Task instructions: Where the line containing "exposure_s: 1/80" appears, begin retyping; continue exactly through the final line of the data. Omit every picture.
====== Given records ======
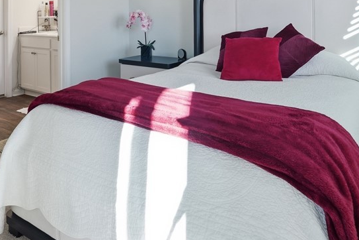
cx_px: 164
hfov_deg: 57.1
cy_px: 19
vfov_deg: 37.1
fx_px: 329
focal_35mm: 33
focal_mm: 16.5
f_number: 9
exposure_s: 1/80
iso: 320
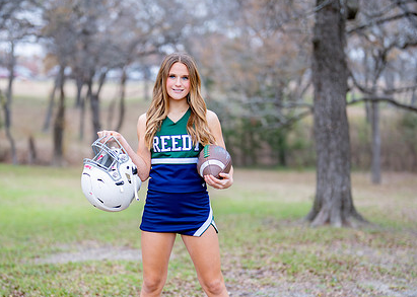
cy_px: 191
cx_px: 177
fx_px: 959
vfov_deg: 17.6
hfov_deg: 24.5
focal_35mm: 81
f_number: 1.2
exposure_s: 1/500
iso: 800
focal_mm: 50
======
Output for this exercise:
exposure_s: 1/80
iso: 320
cy_px: 191
cx_px: 177
fx_px: 959
vfov_deg: 17.6
hfov_deg: 24.5
focal_35mm: 81
f_number: 1.2
exposure_s: 1/500
iso: 800
focal_mm: 50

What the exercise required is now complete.